Creature comforts for Nolan Quoyle

“Oh! Wunnerful! Wunnerful food! They’s ‘ot rainbaths out of the ceiling, my son, oh, like white silk, the soap she foams up in your ‘and. You feels like a boy to go ‘mongst the ‘ot waters. They gives you new clothes every day. White as the driven snow. The television. They’s cards and games.”

“It sounds pleasant,” said Quoyle, thinking, he can’t go back to that reeking sty. “No, no. It’s not entirely pleasant. Bloody place is full of loonies. I knows where I is. Still, the creature comforts is so wunnerful I play up to ‘em. They asks me, ‘Who are you?’— I says ‘Joey Smallwood.’ Or, ‘Biggest Crab in the Pot.’ ‘Oh, ‘e’s loony,’ they think. ‘Keep ‘im ‘ere.’”

The Shipping News by Annie Proulx

The phrase, “go ‘mongst the ‘ot waters” and Nolan Quoyle’s joy at such a simple pleasure we take for granted, is something about this book that has stuck with me over the years since I first read it.

A bound prisoner straining to get free

The house was heavy around him, the pressure of the past filling the rooms like odorless gas. The sea breathed in the distance. The house meant something to the aunt. Did that bind him? The coast around the house seemed beautiful to him. But the house was wrong. Had always been wrong, he thought. Dragged by human labor across miles of ice, the outcasts straining against the ropes and shouting curses at the godly mob. Winched onto the rock. Groaning. A bound prisoner straining to get free. The humming of the taut cables. That vibration passed into the house, made it seem alive. That was it, in the house he felt he was inside a tethered animal, dumb but feeling. Swallowed by the shouting past.

The Shipping News by Annie Proulx

A bound prisoner straining to get free…That was it, in the house he felt he was inside a tethered animal, dumb but feeling. Swallowed by the shouting past.

Like the sea, with its heartbeat, the green house is alive; it’s a character in the book, though it’s not complicit in the horrors that happened under its roof.

The approximation of a Newfoundland accent

“Well, Agnis girl, what’ll you ‘ave today?” The waitress beamed at the aunt. “I’ll have the stewed cod, Pearl. Cuppa tea, of course. This here is my nephew, works for the paper.” “Oh yis, I sees him afore. In ‘ere the odder day wit’ Billy. ‘Ad the squidburger.” “That I did,” said Quoyle. “Delicious.” “Skipper Will, y’know, ‘e invented the squidburger.
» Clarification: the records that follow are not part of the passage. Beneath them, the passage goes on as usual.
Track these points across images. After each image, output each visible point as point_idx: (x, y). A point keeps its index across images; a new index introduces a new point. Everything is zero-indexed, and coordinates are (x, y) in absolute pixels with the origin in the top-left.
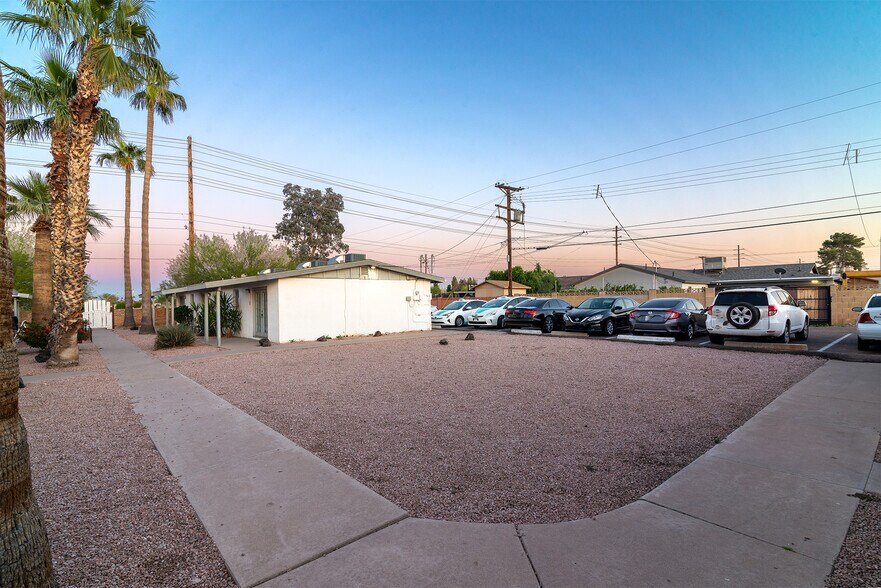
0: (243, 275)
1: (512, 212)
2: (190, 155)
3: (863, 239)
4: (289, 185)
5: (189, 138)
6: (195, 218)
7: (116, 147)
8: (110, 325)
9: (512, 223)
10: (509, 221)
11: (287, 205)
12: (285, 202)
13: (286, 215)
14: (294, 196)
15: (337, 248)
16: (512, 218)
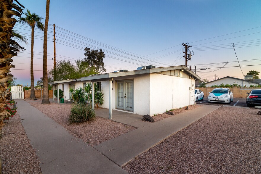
0: (68, 79)
1: (187, 55)
2: (54, 31)
3: (259, 73)
4: (87, 48)
5: (54, 25)
6: (56, 56)
7: (27, 15)
8: (23, 97)
9: (187, 60)
10: (186, 59)
11: (86, 55)
12: (85, 54)
13: (85, 58)
14: (88, 52)
15: (102, 70)
16: (187, 57)
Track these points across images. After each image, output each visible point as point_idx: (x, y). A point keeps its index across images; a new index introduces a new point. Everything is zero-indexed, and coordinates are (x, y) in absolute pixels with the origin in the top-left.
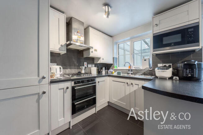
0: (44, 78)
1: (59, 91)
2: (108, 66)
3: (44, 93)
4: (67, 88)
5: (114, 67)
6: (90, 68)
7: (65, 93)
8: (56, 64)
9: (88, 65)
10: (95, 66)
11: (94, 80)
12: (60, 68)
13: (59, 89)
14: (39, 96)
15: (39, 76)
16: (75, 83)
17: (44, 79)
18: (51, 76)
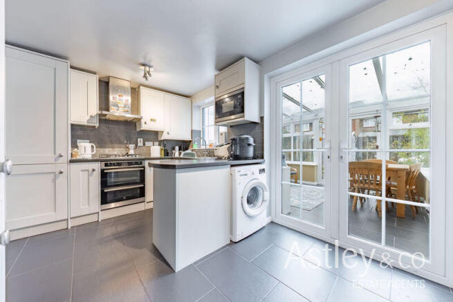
0: (61, 156)
1: (81, 173)
2: (184, 145)
3: (61, 173)
4: (94, 170)
5: (192, 146)
6: (149, 147)
7: (91, 176)
8: (88, 141)
9: (146, 143)
10: (160, 145)
11: (141, 163)
12: (92, 147)
13: (82, 171)
14: (55, 176)
15: (55, 154)
16: (106, 165)
17: (61, 158)
18: (72, 155)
Y’ll ‘ave it today, m’dear?”

The Shipping News by Annie Proulx

This is the first true approximation of a thick Newfoundland accent in the book.

Minister Without Portfolio by Michael Winter

ministerwithoutportfolio Henry Hayward is the Minister Without Portfolio — a man free of the entanglements of a significant relationship and children, after having been left by his girlfriend Nora, because she wants to live a dangerous life.

What Nora doesn’t know or fails to notice is that living a dangerous life doesn’t mean putting your life in physical danger. It means being vulnerable — truly being in love with and loving someone — no matter what, overlooking and absolving the messy awkwardness inherent in relationships to build something worthy — a happy life together.

Together, Henry and Martha live the most dangerous of lives — trying to make a life together despite the looming ghost of Tender Morris — trying to build a family with Tender’s unborn child on the way, rebuilding a ramshackle home, literally from the ground up.

This book is a great read. Winter’s spare style reminds me of Lisa Moore — who also writes of Newfoundland. Worth your time.